▶ EXCERPT PROVIDED:

02x02 - Feather

Episode transcripts for the TV show "Man Seeking Woman". Aired: January 2015 to March 2017.*
Watch/Buy Amazon

"Man Seeking Woman" centers on Josh Greenberg, who struggles finding love, after a break-up with his long term girlfriend Maggie, and depicts relatable conflicts and struggles of entering/maintaining a relationship, however, these conflicts are taken to absurd and literal extremes. Based on Simon Rich's "The Last Girlfriend on Earth".
Post Reply

02x02 - Feather

Post by bunniefuu »

If we just put a pin in that for a second...

Dude, you been talking to that girl all night.

How's it been going?

Ah, dare I say amazing?

Uh, killin' it, bro.

So, as I was saying, "Super Mario Brothers 2" has actually made some pretty serious contributions to the visual vocabulary of the game as a whole.

This, despite being the quote-unquote "least canonical" of the franchise... more on that later.

But for now, let us consider the case of the POW block.

[gurgling]

Whoa, uh, help! Help!

Out of my way. Out of my way.

I'm a doctor. I'm a doctor.

She's dead.

What? What?

Oh, my God.

Was that, like, a sort of a heart att*ck?

This woman d*ed of boredom.

What? That's impossible.

A person can't die from being bored.

It can happen in rare instances... when a person hears something completely devoid of interest, the brain becomes starved for stimulation, and it begins to eat itself.

The pain is indescribable.

And when death comes, it is a sweet release.

Okay, but she was interested, right?

'Cause she was nodding along. She kept going, "Mm-hmm."

Those were vocal cord spasms cause by pre-death rigor mortis.

She was trying to cry out, but, alas, she was too far gone to scream.

I was... I'm sorry. I'm sorry. I didn't know.

Know what? Don't blame yourself.

Just stop.

I thought I was being pretty interesting.

So did I.

You did?

Yeah.

Except Mario 2 didn't invent the POW block.

It was in Mario 1, but you couldn't...

Both: Pick it up.

You couldn't pick it up. Yeah. I'm Josh.

Claire.

Hi.

And, of course, you were talking about the U.S. Mario 2...

Not the so-called true sequel.

Look at you.

Out of my way!

This is just incredible.

[downtempo electronic music]

♪ ♪


All right, so I'll meet you at the theater.

Like, 7:00?

All right. Can't wait.

'Kay, bye.

Claire and I are going to a '50s sci-fi movie festival at that theater where they sell old-timey sodas.

Uh-huh. What date is this?

Uh, fifth.

Whoa.

You know what that means.

Uh.

Butt sex, dude.

What?

I don't... I don't think that's standard.

What? Sure it is, dude.

First three dates are sex.

Okay.

Fourth date is butt stuff.

▶ EXCERPTED DATA:
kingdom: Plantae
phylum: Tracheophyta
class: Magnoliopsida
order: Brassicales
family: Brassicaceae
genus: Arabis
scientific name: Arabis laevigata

* * *

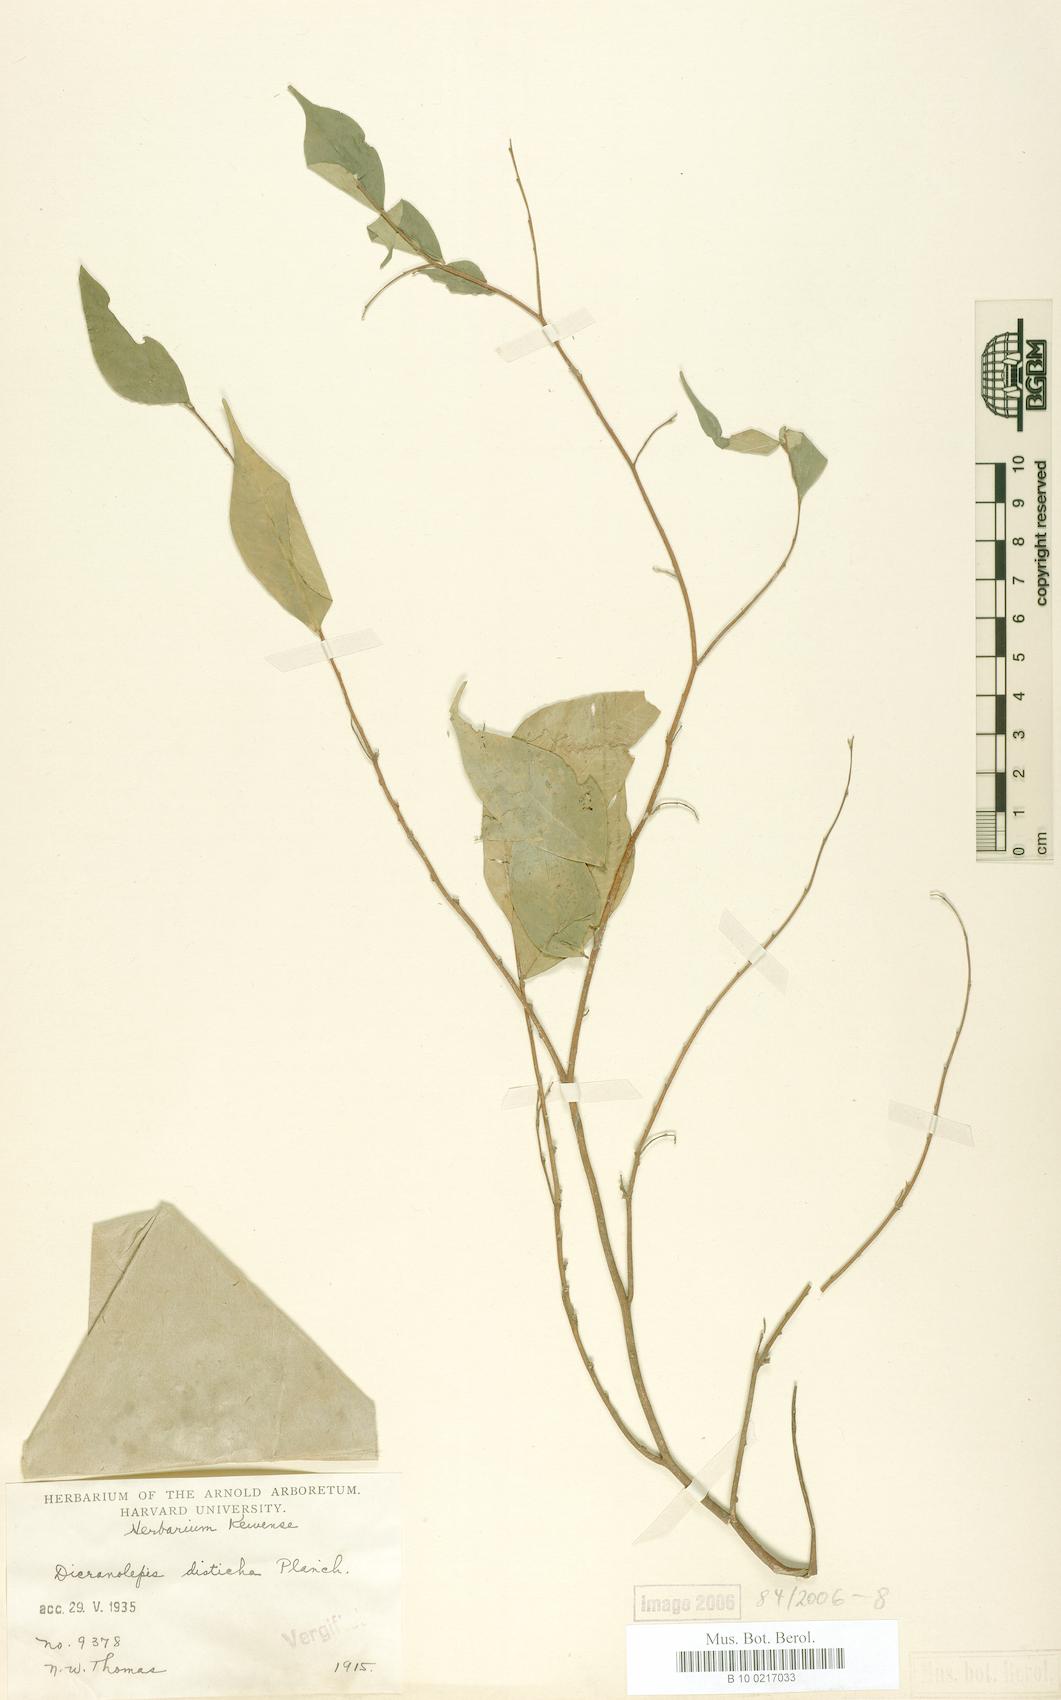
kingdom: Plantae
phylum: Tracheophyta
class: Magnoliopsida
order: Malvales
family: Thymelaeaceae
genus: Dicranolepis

...

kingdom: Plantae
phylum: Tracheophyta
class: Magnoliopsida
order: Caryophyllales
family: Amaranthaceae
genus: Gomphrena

▶ TO BE DONE:
1/ In the "Man Seeking Woman" transcript, where are Claire and Josh going on their fifth date?
2/ Continue the "Man Seeking Woman" transcript from its last line, in the same style of short spoken lines.

▶ FINAL ANSWERS:
1/ To a '50s sci-fi movie festival at the theater that sells old-timey sodas.

2/
Then, fifth date is formal butt sex.

Oh.

I mean, well, we... we haven't had any kind of sex yet.

What?

Well, no, I mean, stuff has been going really well between us.

We gel. We read the same comics.

We like the same video games.

I don't want to ruin it by rushing sex into it too soon.

But aren't you going crazy?

You haven't had sex in forever.

Eh. It hasn't been that long.

[coughing]

Did you hear something?

No.

Oh.

[both gasp]

Ew.

Yuck.

How long have you had that condom?

I... I don't... I don't know.

I forgot it was in there.

Hello, Josh.

You can talk!

I can talk, sing... dream, even.

Used to do a little soft-shoe before my lubrication dried out on me.

But that'll all be over soon.

For, you see, Josh, I'm dying.

You're dying?

Go on. Turn me over.

Read my expiration date.

That's... that's today.

I was put on this earth to do one simple thing, and I'll be dead before I get the chance.

Oh. [crying]

Don't worry, little guy. Tonight's the night.

I'm gonna make a move on Claire.

Oh, thank you, Josh.

Thank you.

You make an old condom smile.

Nice.

What was your favorite part?

Oh, uh, probably the bit where the rocket d*ed and it needed moon rocks...

To get energy? Yeah, me too.

Oh, Lord.

We wasted three hours in there, and now we're talking about moon rocks?

Get to the sex, Josh. Please, get to the sex.

Shh! Stay down.

What was that?

What? What?

Um, nothin. Nothin.

So, we're still on for a hike next Saturday?

Mm-hmm, yes.

Uh, I would hike that very much.

Oh, Lord.

Well, thanks for another nice night.

Yes, yes, of course. Thank you also.

Moop.

[laughs]

Okay. Bye.

Man, what happened?

I...

She was into it!

I'm aware.

I was just waiting for a clear signal.

How much clearer do you want?

You expect her to bend over and present like a monkey?

No.

And what in the sweet dancing Christ was "moop"?

Yeah, I-I-I don't know.

Do me a favor, son.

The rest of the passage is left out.